Your task: The expected output is every record below, transcribed exactly, with the pictures left out.

Extracted data entries:
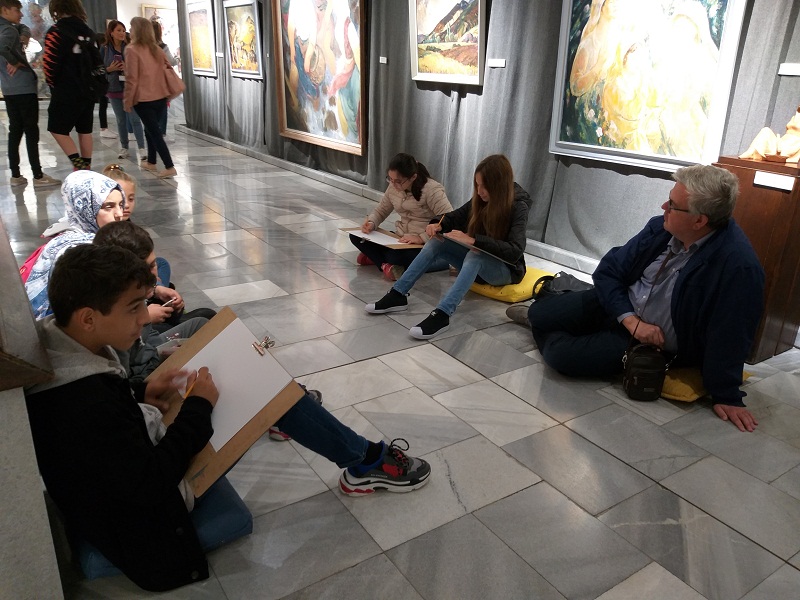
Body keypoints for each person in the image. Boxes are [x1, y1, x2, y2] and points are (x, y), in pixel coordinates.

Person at [24, 243, 432, 591]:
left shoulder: (62, 345)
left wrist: (140, 392)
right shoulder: (84, 404)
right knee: (269, 392)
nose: (144, 318)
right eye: (134, 309)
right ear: (88, 318)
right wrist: (198, 407)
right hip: (152, 518)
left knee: (260, 382)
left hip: (134, 464)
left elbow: (111, 428)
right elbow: (151, 483)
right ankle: (366, 462)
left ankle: (323, 435)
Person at [520, 164, 764, 432]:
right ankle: (557, 322)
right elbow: (609, 271)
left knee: (560, 356)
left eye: (673, 205)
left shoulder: (738, 267)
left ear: (699, 221)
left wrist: (727, 394)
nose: (664, 206)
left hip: (645, 343)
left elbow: (732, 333)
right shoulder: (661, 228)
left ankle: (565, 329)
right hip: (620, 309)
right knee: (537, 312)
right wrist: (629, 319)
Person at [365, 154, 532, 339]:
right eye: (477, 185)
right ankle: (398, 294)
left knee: (474, 255)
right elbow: (454, 216)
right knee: (437, 241)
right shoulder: (480, 200)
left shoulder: (518, 206)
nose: (479, 191)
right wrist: (438, 224)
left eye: (485, 186)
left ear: (498, 186)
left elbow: (515, 250)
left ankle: (443, 314)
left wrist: (474, 240)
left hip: (506, 271)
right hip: (478, 265)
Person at [25, 170, 124, 318]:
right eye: (108, 207)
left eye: (121, 205)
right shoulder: (86, 251)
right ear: (84, 207)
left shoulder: (66, 233)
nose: (119, 214)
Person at [351, 153, 453, 281]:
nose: (393, 184)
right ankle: (385, 265)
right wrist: (371, 223)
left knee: (397, 257)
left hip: (423, 243)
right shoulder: (393, 185)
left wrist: (421, 238)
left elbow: (448, 220)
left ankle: (378, 259)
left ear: (413, 177)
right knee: (356, 236)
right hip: (401, 238)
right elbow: (382, 210)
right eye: (390, 179)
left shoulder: (432, 190)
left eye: (398, 181)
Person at [0, 0, 60, 188]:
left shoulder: (8, 27)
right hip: (23, 87)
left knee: (15, 130)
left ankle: (16, 175)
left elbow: (22, 27)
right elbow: (2, 46)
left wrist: (25, 34)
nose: (20, 14)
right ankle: (38, 175)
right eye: (16, 10)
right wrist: (17, 62)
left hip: (9, 88)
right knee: (31, 131)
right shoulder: (8, 30)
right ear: (4, 10)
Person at [42, 0, 96, 170]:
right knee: (85, 129)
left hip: (66, 88)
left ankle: (79, 165)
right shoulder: (87, 30)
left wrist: (52, 83)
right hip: (88, 88)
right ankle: (86, 167)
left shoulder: (56, 31)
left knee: (57, 128)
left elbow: (49, 64)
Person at [124, 16, 176, 178]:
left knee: (154, 132)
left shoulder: (132, 50)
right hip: (161, 96)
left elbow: (132, 78)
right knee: (150, 129)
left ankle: (169, 166)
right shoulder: (157, 49)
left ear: (137, 30)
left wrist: (127, 99)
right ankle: (151, 162)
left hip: (144, 99)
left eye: (131, 27)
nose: (129, 31)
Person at [102, 20, 146, 161]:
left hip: (130, 88)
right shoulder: (105, 49)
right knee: (120, 120)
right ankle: (124, 147)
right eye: (118, 30)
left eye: (123, 30)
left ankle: (142, 148)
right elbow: (99, 69)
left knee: (135, 119)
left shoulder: (130, 47)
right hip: (114, 88)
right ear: (111, 32)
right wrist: (110, 69)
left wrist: (127, 67)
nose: (122, 33)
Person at [151, 19, 176, 142]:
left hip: (149, 80)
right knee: (162, 106)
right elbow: (171, 61)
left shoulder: (143, 47)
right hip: (161, 80)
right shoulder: (163, 47)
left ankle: (153, 130)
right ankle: (161, 132)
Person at [94, 31, 116, 139]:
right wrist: (108, 69)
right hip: (101, 82)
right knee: (103, 104)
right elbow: (99, 69)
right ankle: (103, 128)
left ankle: (104, 127)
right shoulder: (101, 52)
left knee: (103, 104)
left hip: (103, 81)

Solution for this task:
Body keypoints for each person in the image. Boxes are [x1, y1, x2, y2] and points are (x, y), in pixel coordinates.

Person at [24, 243, 432, 591]:
left shoulder: (62, 345)
left wrist: (140, 392)
right shoulder: (84, 404)
right knee: (269, 392)
nose: (144, 318)
right eye: (134, 309)
right ear: (88, 318)
right wrist: (198, 407)
right hip: (152, 518)
left knee: (260, 382)
left hip: (134, 464)
left elbow: (111, 428)
right elbow: (151, 483)
right ankle: (366, 462)
left ankle: (323, 435)
Person at [520, 164, 764, 432]:
right ankle: (557, 322)
right elbow: (609, 271)
left knee: (560, 356)
left eye: (673, 205)
left shoulder: (738, 267)
left ear: (699, 221)
left wrist: (727, 394)
nose: (664, 206)
left hip: (645, 343)
left elbow: (732, 333)
right shoulder: (661, 228)
left ankle: (565, 329)
right hip: (620, 309)
right knee: (537, 312)
right wrist: (629, 319)
Person at [365, 154, 532, 339]:
right eye: (477, 185)
right ankle: (398, 294)
left knee: (474, 255)
right elbow: (454, 216)
right knee: (437, 241)
right shoulder: (480, 200)
left shoulder: (518, 206)
nose: (479, 191)
right wrist: (438, 224)
left eye: (485, 186)
left ear: (498, 186)
left elbow: (515, 250)
left ankle: (443, 314)
left wrist: (474, 240)
left hip: (506, 271)
right hip: (478, 265)
Person at [25, 170, 124, 318]:
right eye: (108, 207)
left eye: (121, 205)
right shoulder: (86, 251)
right ear: (84, 207)
left shoulder: (66, 233)
nose: (119, 214)
Person at [351, 153, 453, 281]:
nose: (393, 184)
right ankle: (385, 265)
right wrist: (371, 223)
left knee: (397, 257)
left hip: (423, 243)
right shoulder: (393, 185)
left wrist: (421, 238)
left elbow: (448, 220)
left ankle: (378, 259)
left ear: (413, 177)
right knee: (356, 236)
right hip: (401, 238)
right elbow: (382, 210)
right eye: (390, 179)
left shoulder: (432, 190)
left eye: (398, 181)
Person at [0, 0, 60, 188]:
left shoulder: (8, 27)
right hip: (23, 87)
left knee: (15, 130)
left ankle: (16, 175)
left elbow: (22, 27)
right elbow: (2, 46)
left wrist: (25, 34)
nose: (20, 14)
right ankle: (38, 175)
right eye: (16, 10)
right wrist: (17, 62)
left hip: (9, 88)
right knee: (31, 131)
right shoulder: (8, 30)
right ear: (4, 10)
Person at [42, 0, 96, 170]:
right knee: (85, 129)
left hip: (66, 88)
left ankle: (79, 165)
right shoulder: (87, 30)
left wrist: (52, 83)
right hip: (88, 88)
right ankle: (86, 167)
left shoulder: (56, 31)
left knee: (57, 128)
left elbow: (49, 64)
Person at [124, 16, 176, 178]:
left knee: (154, 132)
left shoulder: (132, 50)
right hip: (161, 96)
left elbow: (132, 78)
right knee: (150, 129)
left ankle: (169, 166)
right shoulder: (157, 49)
left ear: (137, 30)
left wrist: (127, 99)
right ankle: (151, 162)
left hip: (144, 99)
left eye: (131, 27)
nose: (129, 31)
Person at [102, 20, 146, 161]:
left hip: (130, 88)
right shoulder: (105, 49)
right knee: (120, 120)
right ankle: (124, 147)
right eye: (118, 30)
left eye: (123, 30)
left ankle: (142, 148)
right elbow: (99, 69)
left knee: (135, 119)
left shoulder: (130, 47)
right hip: (114, 88)
right ear: (111, 32)
right wrist: (110, 69)
left wrist: (127, 67)
nose: (122, 33)
Person at [151, 19, 176, 142]:
left hip: (149, 80)
right knee: (162, 106)
right elbow: (171, 61)
left shoulder: (143, 47)
right hip: (161, 80)
right shoulder: (163, 47)
left ankle: (153, 130)
right ankle: (161, 132)
Person at [94, 31, 116, 139]:
right wrist: (108, 69)
right hip: (101, 82)
right knee: (103, 104)
right elbow: (99, 69)
right ankle: (103, 128)
left ankle: (104, 127)
right shoulder: (101, 52)
left knee: (103, 104)
left hip: (103, 81)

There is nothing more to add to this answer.